SS Mundra, Deputy Governor of Reserve Bank of India (RBI) on Monday said, “The RBI does not target any range for the domestic currency and intervenes only to curb volatility.”

He added, “What we have mentioned is that this is not a situation where there can be a 'one model fits all'. There are already several tools which are available... If need be, if some more tools are required it can also be thought of.”

Also Read: Analysts had expected Rupee to cross 70; it is now among best performers in Asia

Rupee's performance has been an outcome of improvement in macroeconomic factors like decline in current account deficit (CAD), higher levels of foreign reserves and lower inflation. A part of the appreciation-level was also added by PM Narendra Modi's BJP government win in State Elections 2017 and US Federal Reserve 25 basis point rate hike which weakened dollar index further.

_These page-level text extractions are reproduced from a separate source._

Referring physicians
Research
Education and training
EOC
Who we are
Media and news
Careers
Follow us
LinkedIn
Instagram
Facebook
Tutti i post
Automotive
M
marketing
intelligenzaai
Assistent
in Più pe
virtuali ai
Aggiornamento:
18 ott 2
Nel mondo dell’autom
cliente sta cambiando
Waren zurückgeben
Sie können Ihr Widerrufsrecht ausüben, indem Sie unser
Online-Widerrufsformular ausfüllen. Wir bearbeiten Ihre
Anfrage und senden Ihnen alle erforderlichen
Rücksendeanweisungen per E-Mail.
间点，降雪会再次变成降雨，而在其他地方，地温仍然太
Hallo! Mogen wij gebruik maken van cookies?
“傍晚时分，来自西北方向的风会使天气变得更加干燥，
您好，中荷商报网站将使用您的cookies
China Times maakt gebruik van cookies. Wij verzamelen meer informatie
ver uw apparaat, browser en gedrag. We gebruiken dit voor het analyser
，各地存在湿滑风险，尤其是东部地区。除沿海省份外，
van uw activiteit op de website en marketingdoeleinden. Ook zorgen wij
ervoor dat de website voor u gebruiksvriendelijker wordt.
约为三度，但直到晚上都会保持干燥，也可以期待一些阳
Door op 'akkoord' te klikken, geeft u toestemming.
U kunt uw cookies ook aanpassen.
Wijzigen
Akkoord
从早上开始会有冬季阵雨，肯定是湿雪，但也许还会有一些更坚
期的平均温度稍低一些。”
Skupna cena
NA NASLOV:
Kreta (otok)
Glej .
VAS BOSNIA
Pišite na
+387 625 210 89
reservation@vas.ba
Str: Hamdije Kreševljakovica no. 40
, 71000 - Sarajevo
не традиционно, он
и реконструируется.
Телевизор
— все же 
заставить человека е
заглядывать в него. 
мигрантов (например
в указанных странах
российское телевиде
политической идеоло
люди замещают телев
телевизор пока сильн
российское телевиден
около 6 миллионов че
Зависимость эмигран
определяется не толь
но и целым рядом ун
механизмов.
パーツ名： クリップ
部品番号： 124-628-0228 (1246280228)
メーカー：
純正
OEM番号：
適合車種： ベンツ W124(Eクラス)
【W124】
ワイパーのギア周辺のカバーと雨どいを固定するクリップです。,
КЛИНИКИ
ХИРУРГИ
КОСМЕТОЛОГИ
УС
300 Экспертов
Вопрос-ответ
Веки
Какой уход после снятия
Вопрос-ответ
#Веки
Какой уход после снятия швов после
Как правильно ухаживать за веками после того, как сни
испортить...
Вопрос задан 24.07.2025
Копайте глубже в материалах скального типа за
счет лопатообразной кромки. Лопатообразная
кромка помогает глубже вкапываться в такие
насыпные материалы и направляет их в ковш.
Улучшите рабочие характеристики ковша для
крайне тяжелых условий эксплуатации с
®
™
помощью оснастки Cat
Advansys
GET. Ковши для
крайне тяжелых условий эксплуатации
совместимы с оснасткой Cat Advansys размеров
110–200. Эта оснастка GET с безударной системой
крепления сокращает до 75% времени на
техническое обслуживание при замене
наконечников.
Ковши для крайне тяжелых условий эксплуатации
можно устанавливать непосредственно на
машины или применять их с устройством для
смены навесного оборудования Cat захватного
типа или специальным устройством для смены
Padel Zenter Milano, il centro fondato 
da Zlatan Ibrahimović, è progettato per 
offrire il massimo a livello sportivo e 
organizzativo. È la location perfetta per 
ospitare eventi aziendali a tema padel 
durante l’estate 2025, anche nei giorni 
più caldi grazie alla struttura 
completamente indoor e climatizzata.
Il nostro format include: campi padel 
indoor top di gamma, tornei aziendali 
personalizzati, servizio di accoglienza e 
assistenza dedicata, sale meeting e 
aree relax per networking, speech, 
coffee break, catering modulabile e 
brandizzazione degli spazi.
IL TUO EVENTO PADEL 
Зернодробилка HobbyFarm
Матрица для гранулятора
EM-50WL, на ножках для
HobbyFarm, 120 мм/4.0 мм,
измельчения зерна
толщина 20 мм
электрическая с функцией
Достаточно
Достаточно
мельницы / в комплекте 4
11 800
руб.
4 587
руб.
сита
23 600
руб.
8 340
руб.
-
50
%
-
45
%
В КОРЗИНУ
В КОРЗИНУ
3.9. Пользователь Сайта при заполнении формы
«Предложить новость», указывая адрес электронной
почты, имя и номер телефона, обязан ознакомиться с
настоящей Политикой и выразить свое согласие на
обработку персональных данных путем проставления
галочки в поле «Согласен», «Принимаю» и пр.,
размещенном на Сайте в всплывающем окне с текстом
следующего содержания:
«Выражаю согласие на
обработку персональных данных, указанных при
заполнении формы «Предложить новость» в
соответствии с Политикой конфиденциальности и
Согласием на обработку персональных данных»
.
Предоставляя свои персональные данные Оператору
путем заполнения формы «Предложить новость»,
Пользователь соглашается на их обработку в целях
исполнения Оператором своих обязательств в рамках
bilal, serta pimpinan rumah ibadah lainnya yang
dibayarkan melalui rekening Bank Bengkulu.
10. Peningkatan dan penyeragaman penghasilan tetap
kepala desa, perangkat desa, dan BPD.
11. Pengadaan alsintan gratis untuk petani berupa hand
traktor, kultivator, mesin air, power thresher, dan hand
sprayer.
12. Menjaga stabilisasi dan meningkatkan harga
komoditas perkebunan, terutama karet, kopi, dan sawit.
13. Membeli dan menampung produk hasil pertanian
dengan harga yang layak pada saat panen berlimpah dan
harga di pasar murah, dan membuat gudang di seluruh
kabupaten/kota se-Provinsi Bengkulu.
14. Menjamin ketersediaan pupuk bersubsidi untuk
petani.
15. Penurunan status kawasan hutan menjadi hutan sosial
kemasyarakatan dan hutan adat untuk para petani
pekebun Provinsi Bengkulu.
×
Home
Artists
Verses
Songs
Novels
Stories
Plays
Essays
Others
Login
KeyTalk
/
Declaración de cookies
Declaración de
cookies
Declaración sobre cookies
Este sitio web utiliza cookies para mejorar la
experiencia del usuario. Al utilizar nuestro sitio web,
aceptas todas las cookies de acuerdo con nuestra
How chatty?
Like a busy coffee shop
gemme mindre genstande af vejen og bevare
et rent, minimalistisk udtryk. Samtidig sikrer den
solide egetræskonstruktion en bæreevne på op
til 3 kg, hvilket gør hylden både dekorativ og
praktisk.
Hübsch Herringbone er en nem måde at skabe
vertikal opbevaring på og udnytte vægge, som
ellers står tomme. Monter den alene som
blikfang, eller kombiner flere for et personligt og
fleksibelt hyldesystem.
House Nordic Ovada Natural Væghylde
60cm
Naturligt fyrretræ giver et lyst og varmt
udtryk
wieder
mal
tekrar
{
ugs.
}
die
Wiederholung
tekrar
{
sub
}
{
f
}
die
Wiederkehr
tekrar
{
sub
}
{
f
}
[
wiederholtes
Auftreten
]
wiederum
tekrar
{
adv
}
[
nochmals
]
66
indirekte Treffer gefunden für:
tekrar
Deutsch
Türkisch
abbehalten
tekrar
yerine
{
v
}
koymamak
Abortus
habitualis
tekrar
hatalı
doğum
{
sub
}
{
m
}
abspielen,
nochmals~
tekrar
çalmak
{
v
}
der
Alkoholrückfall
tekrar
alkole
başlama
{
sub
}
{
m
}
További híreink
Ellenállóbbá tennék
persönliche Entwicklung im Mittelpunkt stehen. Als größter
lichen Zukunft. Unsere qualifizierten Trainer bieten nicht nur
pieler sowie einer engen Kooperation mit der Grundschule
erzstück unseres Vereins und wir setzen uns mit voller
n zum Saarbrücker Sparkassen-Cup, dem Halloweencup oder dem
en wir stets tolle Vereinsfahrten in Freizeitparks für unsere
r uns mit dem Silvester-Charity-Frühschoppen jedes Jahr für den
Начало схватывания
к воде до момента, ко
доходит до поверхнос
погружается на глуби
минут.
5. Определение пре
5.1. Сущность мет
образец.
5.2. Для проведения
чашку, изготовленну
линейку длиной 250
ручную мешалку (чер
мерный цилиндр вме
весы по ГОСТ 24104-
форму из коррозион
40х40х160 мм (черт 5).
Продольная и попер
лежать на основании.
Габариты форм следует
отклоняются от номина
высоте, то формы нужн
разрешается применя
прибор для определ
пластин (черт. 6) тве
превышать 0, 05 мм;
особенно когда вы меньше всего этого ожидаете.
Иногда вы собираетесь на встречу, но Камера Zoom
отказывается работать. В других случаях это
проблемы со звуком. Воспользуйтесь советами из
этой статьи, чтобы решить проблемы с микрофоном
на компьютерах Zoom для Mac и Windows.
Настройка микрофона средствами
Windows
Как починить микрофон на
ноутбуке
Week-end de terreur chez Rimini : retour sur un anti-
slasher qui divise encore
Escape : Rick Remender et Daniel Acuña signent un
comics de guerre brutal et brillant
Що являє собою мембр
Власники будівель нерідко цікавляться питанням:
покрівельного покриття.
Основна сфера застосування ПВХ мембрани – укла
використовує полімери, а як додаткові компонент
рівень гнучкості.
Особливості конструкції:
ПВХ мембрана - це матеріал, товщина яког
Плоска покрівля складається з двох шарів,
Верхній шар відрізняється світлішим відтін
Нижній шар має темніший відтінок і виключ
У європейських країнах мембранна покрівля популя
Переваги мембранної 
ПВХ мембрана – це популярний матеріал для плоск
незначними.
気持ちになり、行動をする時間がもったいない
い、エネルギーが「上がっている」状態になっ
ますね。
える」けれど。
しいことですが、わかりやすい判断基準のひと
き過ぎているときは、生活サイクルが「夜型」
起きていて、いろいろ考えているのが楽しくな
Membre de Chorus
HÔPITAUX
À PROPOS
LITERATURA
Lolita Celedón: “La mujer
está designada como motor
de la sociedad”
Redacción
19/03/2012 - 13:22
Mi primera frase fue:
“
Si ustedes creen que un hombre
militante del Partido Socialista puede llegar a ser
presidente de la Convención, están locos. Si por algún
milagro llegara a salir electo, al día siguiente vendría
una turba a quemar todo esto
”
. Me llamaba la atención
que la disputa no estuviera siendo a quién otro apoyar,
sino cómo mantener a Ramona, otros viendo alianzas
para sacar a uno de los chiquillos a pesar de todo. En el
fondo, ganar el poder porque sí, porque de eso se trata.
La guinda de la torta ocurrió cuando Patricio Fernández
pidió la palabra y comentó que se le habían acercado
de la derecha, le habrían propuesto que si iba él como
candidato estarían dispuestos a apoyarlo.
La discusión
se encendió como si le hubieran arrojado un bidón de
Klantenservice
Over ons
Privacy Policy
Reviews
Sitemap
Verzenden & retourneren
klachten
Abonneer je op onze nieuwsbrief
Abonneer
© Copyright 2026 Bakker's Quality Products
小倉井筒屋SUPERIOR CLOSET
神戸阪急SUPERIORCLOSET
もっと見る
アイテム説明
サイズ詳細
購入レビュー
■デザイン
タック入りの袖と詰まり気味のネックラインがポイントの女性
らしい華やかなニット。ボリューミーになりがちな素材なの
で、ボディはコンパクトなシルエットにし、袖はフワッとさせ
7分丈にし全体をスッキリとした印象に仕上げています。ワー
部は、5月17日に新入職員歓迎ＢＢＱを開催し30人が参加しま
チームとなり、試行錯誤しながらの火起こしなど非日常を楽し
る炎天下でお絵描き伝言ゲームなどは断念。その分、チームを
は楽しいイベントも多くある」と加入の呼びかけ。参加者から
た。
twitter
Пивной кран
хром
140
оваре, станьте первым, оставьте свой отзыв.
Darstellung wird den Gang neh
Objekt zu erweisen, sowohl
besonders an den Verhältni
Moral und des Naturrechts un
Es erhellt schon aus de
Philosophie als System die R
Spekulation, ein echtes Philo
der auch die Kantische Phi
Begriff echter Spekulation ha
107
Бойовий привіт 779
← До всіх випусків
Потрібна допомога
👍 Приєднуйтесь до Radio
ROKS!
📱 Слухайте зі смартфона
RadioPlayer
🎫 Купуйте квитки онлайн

Mundra's announcement came hours after when rupee closed at a 17-month high of 65.04 on Monday, appreciating by 37 paise in one session – a highest closing for the domestic currency since October 28, 2015 – where it settled at 64.93-level.

As per Nirmal Bang Research, RBI intervention is decreasing as forex market turnover has more than trebled in past decade indicating INR to be more market-determined or more sensitive to foreign portfolio flows.

NSDL data show that FPI/FII are net buyers by investing a total of Rs 52,309 crore from January 2017 - till date in both debt and equity markets. 

Though USD-INR has outperformed Asian peers, it has been broadly in line with Emerging Market (EM) currencies, as measured by JP Morgan Emerging Market Currency Index.


To maintain right amount of volatility, RBI has actively intervened in the spot market. Usually, RBI purchases USD in times of heavy inflows and sells in times of outflows, thereby limiting swings in INR.  

The central bank also stepped up its intervention in the period after the taper tantrum of 2013, which involved the Foreign Currency Non Residential (FCNR) scheme.


However, this intervention of RBI is now declining. 

Currently, forex reserves are at 6.7x FY02 levels,  the spot FX market turnover has increased to 13.3x FY02 levels. Thus,  FX reserves as a percentage of FX market turnover has fallen from 12.1% in FY02 to about 6% in FY17E.

Such results in limited scope for RBI to intervene in exchange rate. 

Teresa John, analyst, Nirmal Bang said, "For the RBI to effectively stem INR depreciation, it will have to draw down a larger share of its reserves, weakening macro fundamentals in the interim which may lead to capital outflows and result in further depreciation. "

In times of INR appreciation, John said, "RBI will have to buy more USD to effectively stem appreciation, which increases liquidity in the system. The higher level of liquidity could potentially be inflationary unless sterilised, and sterilisation through issuance of Market Stabilisation Scheme (MSS) bonds could mean higher costs to the exchequer."

However, from Nirmal Bang's survey markets are anticipating INR to depreciate from current levels in the next 12 months. 
 


 

The report said, "A higher current account deficit or CAD going forward and inflation differentials with the developed world suggests a depreciation bias too."